Braving heavy rain that lashed most parts of the State on Sunday, over a lakh candidates appeared for the National Eligibility-cum-Entrance Test (NEET – UG) 2020 for admissions to undergraduate medical and dental courses.

The examination went on smoothly without any major glitches being reported from any centre.

A total of 1,16,010 students had registered for the examination from the State and the centres reported only few absentees. The number of registered students increased marginally from last year’s count of 1,15,959.

Each candidate was thoroughly screened prior to their entry to the 320-odd examination centres in the State. Staggered entry and exit were enforced by school managements to ensure minimal crowding outside the centres.

Nevertheless, some centres, including those in suburbs of the capital district, reported crowding especially when parents had come to pick their children after the examination concluded.

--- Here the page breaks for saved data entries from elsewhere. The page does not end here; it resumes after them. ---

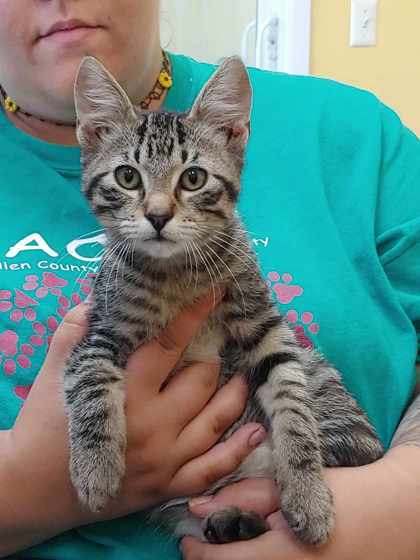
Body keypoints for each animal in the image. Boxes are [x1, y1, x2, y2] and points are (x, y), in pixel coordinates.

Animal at [64, 54, 382, 544]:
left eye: (193, 178)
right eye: (127, 176)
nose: (158, 216)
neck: (177, 274)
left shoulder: (266, 328)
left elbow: (292, 401)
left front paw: (307, 489)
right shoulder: (100, 329)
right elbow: (90, 381)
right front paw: (95, 469)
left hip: (332, 399)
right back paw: (231, 521)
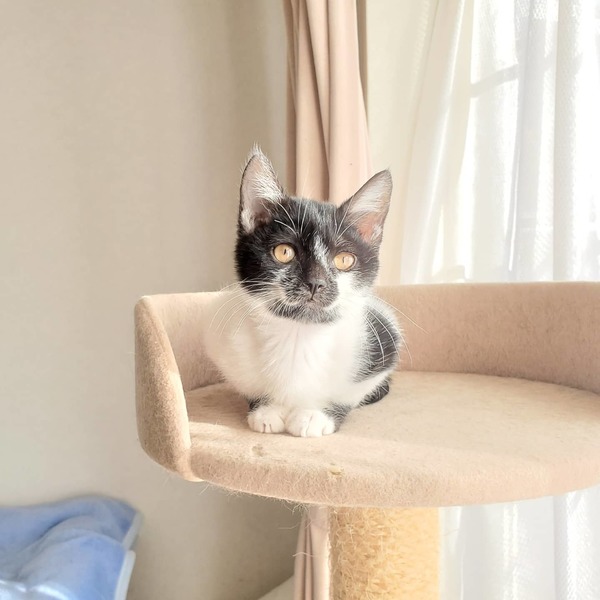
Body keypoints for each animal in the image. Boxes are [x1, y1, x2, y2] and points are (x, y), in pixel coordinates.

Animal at [203, 147, 400, 437]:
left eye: (344, 260)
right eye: (284, 252)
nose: (315, 282)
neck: (298, 334)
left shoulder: (384, 345)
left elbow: (348, 394)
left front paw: (316, 415)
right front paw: (266, 409)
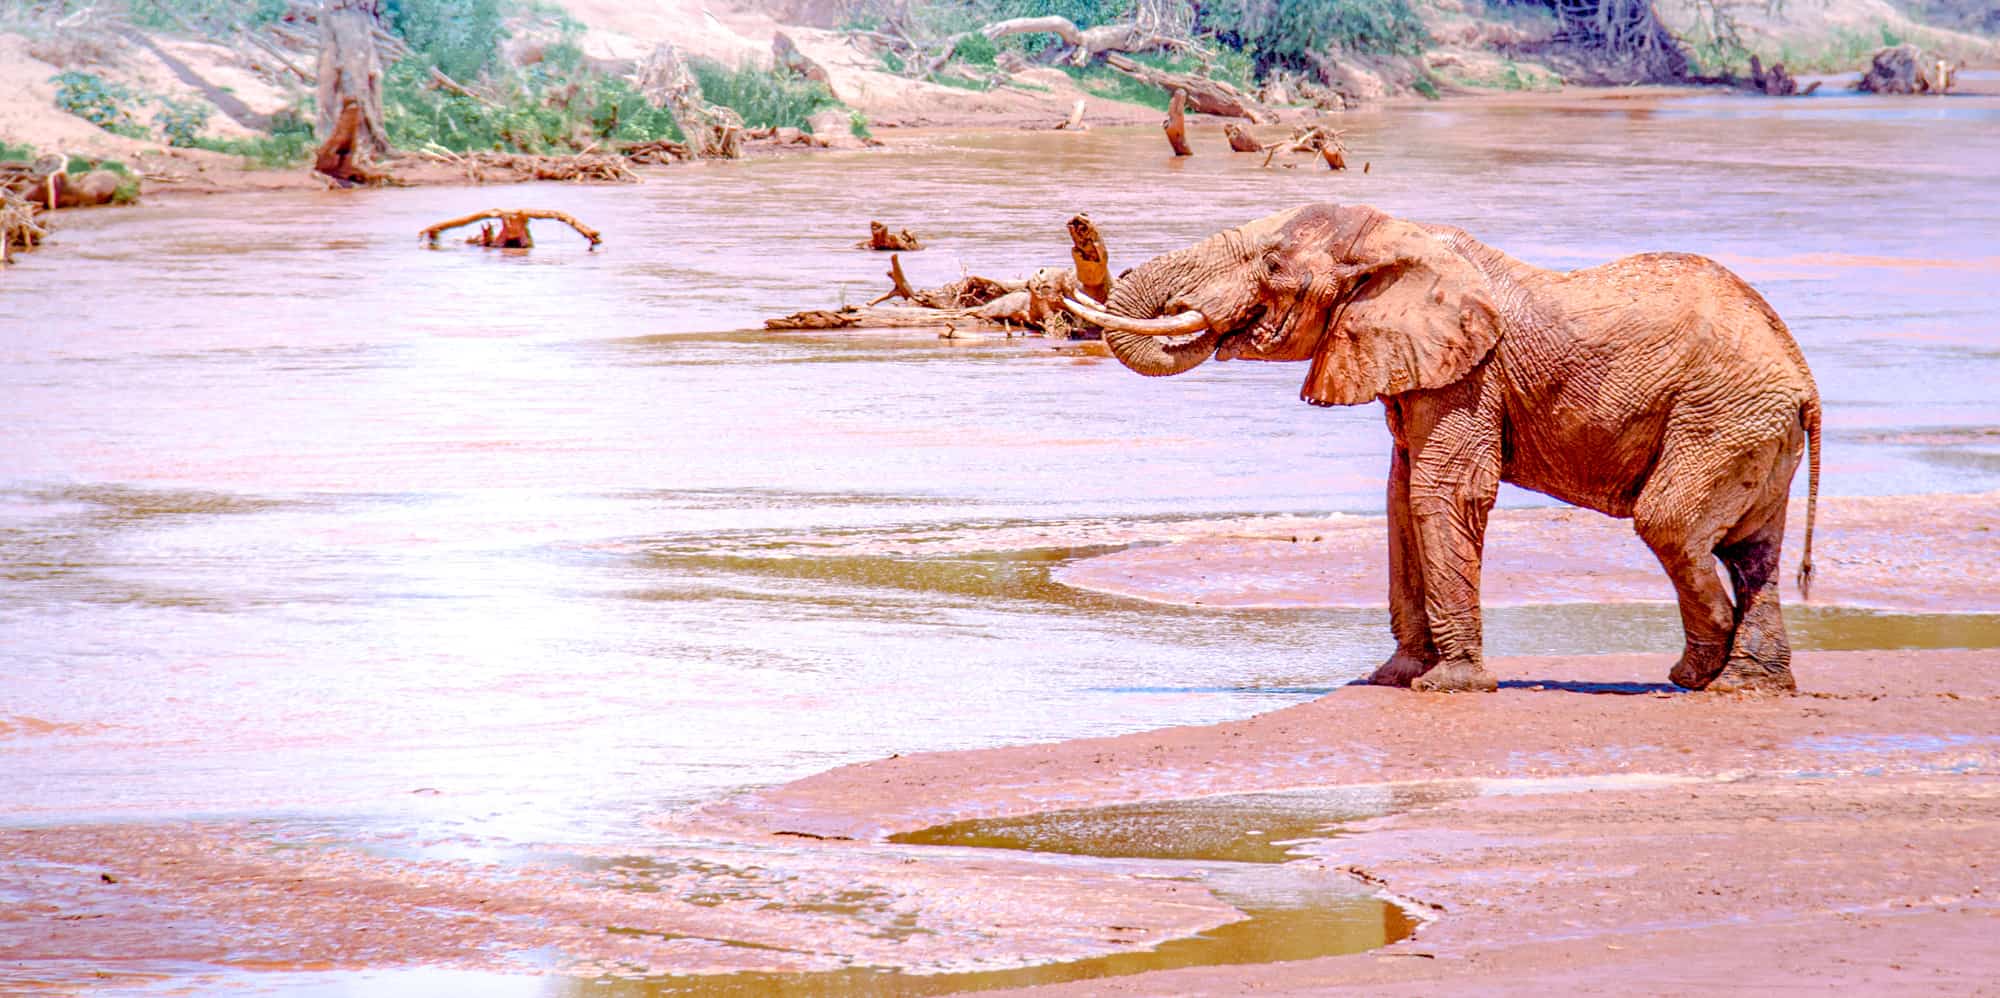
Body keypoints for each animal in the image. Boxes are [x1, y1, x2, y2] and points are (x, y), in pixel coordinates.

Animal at [1062, 203, 1821, 693]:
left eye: (1273, 264)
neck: (1402, 237)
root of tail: (1804, 379)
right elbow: (1400, 499)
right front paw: (1391, 678)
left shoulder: (1470, 377)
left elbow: (1442, 492)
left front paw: (1448, 685)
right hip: (1753, 428)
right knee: (1751, 549)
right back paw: (1748, 684)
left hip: (1721, 418)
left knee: (1671, 523)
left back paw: (1698, 674)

Candidates were permitted to carry only masks, gloves, face shields, water bottles and sanitisers in addition to their admit cards and identification documents to the examination rooms. Separate isolation rooms were reserved for COVID-19-infected candidates, those who had high temperature, and for differently-abled students.

In Malayalam too

Gouri Nayar, who coordinated the examination in Thiruvananthapuram where 14,495 had registered across 35 centres, said most examination venues had COVID-19-positive candidates who turned up in PPE kits. Only less than 10% of the total number of registered students were reported to be absent, going by preliminary information. For the first time, candidates were provided the option to appear for the examination in Malayalam.

Many candidates felt the examination was slightly difficult compared to last year’s. Among subjects, most felt biology to be fairly easy. However, physics remained a hard nut to crack for many similar to last year when some questions were found to be time-consuming. Chemistry was found to be of moderate difficulty with numerical questions outnumbering theoretical ones.